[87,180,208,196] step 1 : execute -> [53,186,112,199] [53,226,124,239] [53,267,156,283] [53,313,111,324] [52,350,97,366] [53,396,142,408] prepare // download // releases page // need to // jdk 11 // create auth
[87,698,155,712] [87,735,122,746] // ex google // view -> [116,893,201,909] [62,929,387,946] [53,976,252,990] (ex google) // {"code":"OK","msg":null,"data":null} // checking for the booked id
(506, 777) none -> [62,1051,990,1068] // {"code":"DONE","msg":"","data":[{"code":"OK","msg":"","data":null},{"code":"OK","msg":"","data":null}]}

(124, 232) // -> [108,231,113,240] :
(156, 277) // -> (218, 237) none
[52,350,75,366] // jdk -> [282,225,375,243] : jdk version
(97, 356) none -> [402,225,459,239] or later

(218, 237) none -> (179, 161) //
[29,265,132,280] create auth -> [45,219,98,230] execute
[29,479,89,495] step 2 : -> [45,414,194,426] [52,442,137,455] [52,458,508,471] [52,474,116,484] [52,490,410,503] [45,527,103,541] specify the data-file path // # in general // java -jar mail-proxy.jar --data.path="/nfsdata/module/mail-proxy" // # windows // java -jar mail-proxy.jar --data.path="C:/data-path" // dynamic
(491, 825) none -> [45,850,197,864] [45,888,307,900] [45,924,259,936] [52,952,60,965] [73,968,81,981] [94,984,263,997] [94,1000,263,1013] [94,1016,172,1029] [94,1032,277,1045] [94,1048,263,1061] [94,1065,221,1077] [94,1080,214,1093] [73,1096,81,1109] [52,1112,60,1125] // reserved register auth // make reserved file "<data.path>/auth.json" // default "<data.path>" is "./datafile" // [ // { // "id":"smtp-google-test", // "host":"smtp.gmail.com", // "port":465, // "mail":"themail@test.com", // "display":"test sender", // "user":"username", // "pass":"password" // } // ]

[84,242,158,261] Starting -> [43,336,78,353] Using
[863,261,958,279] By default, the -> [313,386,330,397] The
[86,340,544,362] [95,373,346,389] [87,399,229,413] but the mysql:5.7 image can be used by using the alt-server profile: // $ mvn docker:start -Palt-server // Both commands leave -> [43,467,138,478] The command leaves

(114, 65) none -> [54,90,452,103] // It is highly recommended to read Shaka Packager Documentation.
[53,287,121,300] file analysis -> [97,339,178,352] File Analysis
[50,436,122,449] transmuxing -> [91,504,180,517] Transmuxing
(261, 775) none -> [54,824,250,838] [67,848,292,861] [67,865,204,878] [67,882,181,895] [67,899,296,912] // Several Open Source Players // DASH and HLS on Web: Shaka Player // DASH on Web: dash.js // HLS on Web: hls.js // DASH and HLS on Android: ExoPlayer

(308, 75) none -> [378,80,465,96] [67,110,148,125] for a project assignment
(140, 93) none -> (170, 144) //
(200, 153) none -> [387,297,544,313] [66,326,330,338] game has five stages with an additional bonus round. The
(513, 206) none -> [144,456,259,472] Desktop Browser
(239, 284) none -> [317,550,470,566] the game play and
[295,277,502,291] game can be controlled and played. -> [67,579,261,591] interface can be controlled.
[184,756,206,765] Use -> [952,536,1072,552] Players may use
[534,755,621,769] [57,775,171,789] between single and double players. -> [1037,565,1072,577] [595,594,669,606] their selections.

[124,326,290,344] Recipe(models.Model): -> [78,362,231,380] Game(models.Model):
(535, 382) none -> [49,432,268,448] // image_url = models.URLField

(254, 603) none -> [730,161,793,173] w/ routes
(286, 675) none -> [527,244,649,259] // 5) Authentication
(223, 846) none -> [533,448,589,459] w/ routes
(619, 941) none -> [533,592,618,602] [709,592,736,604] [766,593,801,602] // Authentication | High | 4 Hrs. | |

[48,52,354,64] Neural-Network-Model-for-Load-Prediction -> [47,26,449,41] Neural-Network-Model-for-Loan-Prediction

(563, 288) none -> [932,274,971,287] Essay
·····
» **Problem description**:
Please copy exactly, and only, the lines from the line containing "(308, 75) none" through the last line of the records, with both ends included.

» **Solution to the exercise**:
(308, 75) none -> [378,80,465,96] [67,110,148,125] for a project assignment
(140, 93) none -> (170, 144) //
(200, 153) none -> [387,297,544,313] [66,326,330,338] game has five stages with an additional bonus round. The
(513, 206) none -> [144,456,259,472] Desktop Browser
(239, 284) none -> [317,550,470,566] the game play and
[295,277,502,291] game can be controlled and played. -> [67,579,261,591] interface can be controlled.
[184,756,206,765] Use -> [952,536,1072,552] Players may use
[534,755,621,769] [57,775,171,789] between single and double players. -> [1037,565,1072,577] [595,594,669,606] their selections.

[124,326,290,344] Recipe(models.Model): -> [78,362,231,380] Game(models.Model):
(535, 382) none -> [49,432,268,448] // image_url = models.URLField

(254, 603) none -> [730,161,793,173] w/ routes
(286, 675) none -> [527,244,649,259] // 5) Authentication
(223, 846) none -> [533,448,589,459] w/ routes
(619, 941) none -> [533,592,618,602] [709,592,736,604] [766,593,801,602] // Authentication | High | 4 Hrs. | |

[48,52,354,64] Neural-Network-Model-for-Load-Prediction -> [47,26,449,41] Neural-Network-Model-for-Loan-Prediction

(563, 288) none -> [932,274,971,287] Essay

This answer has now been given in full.